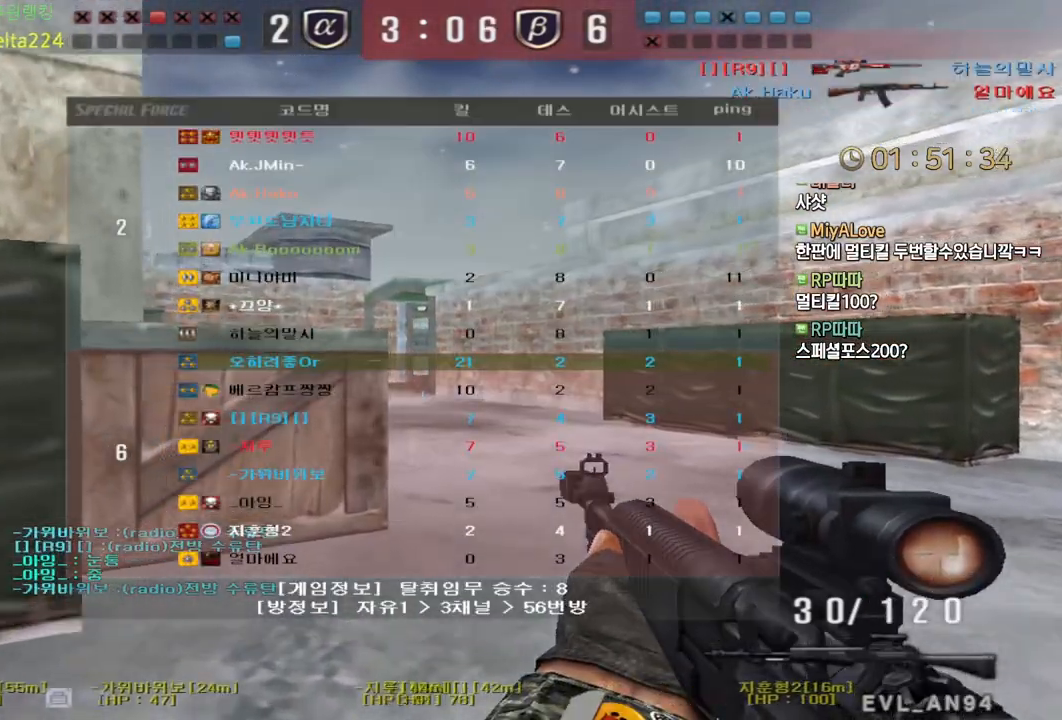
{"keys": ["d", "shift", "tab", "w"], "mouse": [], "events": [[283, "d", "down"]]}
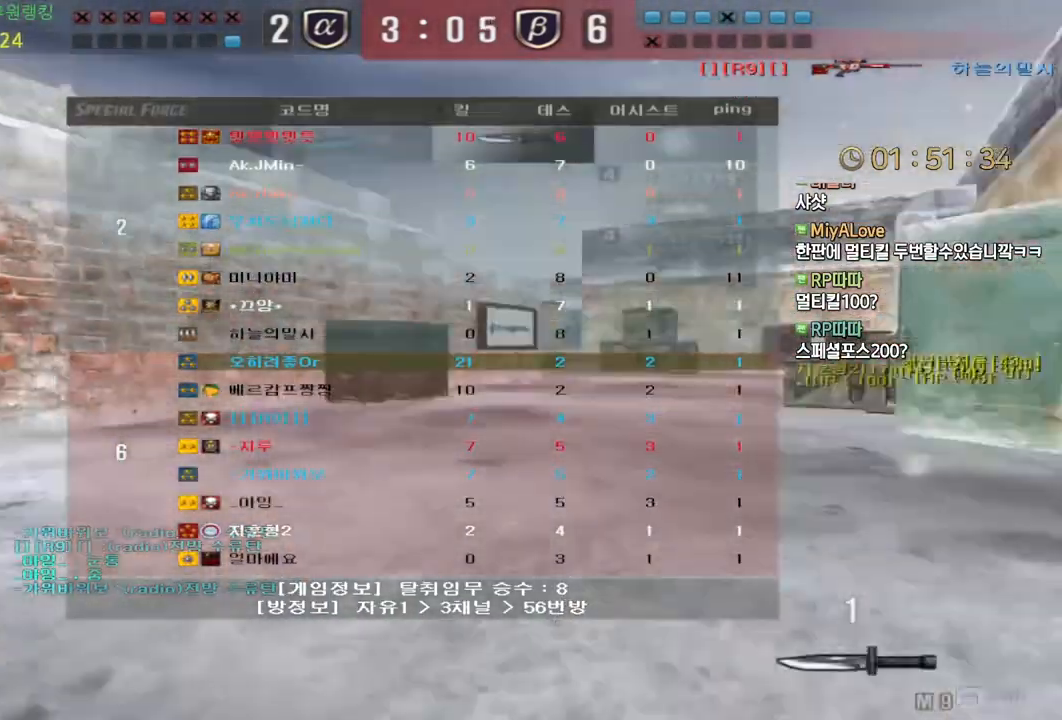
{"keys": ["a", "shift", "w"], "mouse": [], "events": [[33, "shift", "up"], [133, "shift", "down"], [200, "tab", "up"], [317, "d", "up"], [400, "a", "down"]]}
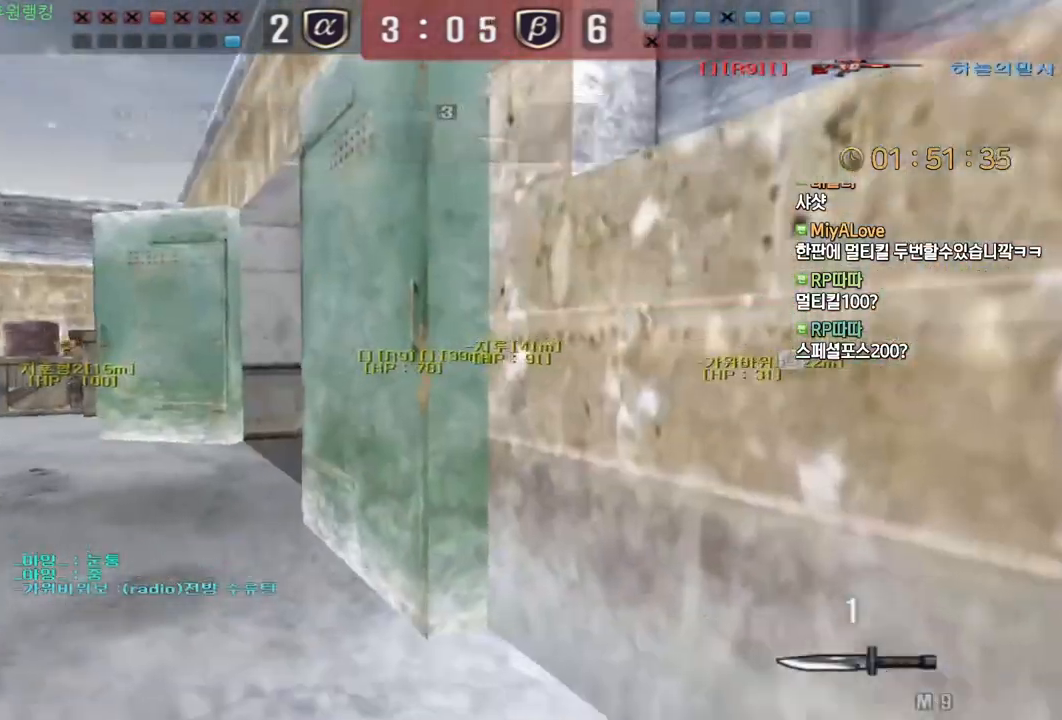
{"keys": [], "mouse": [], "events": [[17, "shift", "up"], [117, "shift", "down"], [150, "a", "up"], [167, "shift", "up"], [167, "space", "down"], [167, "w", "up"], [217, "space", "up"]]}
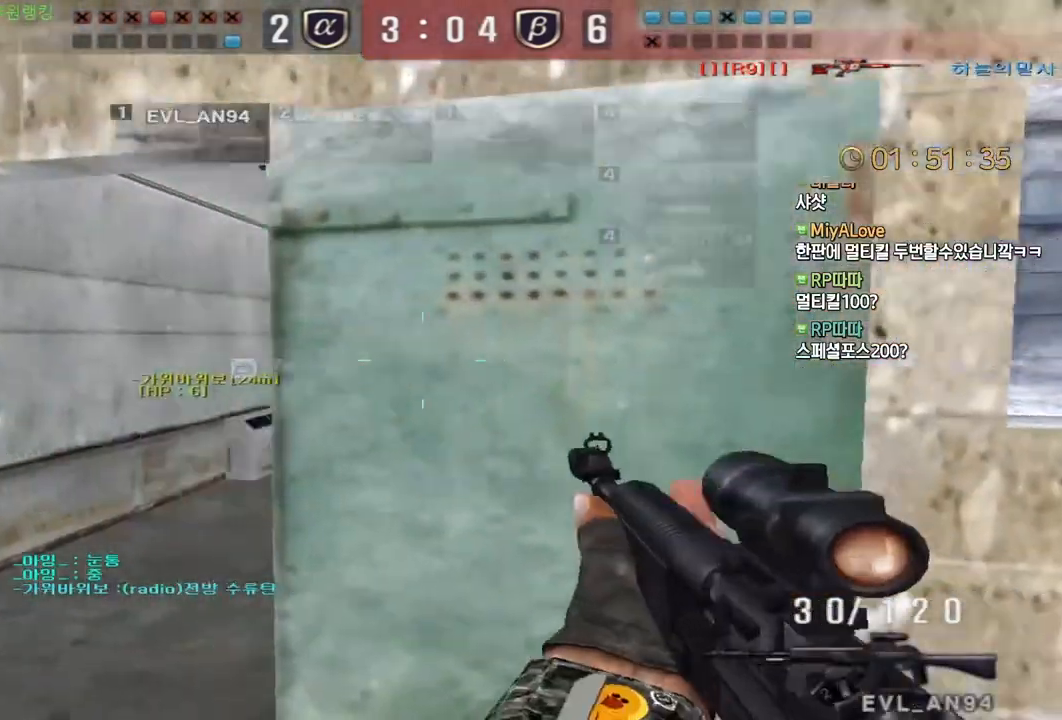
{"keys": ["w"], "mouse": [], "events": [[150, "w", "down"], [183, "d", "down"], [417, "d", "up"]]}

· · ·

• **What is expected**: What is needed is the whole listing again, exactly as written, with the images left out.

• **Written answer**:
{"keys": ["d", "shift", "tab", "w"], "mouse": [], "events": [[283, "d", "down"]]}
{"keys": ["a", "shift", "w"], "mouse": [], "events": [[33, "shift", "up"], [133, "shift", "down"], [200, "tab", "up"], [317, "d", "up"], [400, "a", "down"]]}
{"keys": [], "mouse": [], "events": [[17, "shift", "up"], [117, "shift", "down"], [150, "a", "up"], [167, "shift", "up"], [167, "space", "down"], [167, "w", "up"], [217, "space", "up"]]}
{"keys": ["w"], "mouse": [], "events": [[150, "w", "down"], [183, "d", "down"], [417, "d", "up"]]}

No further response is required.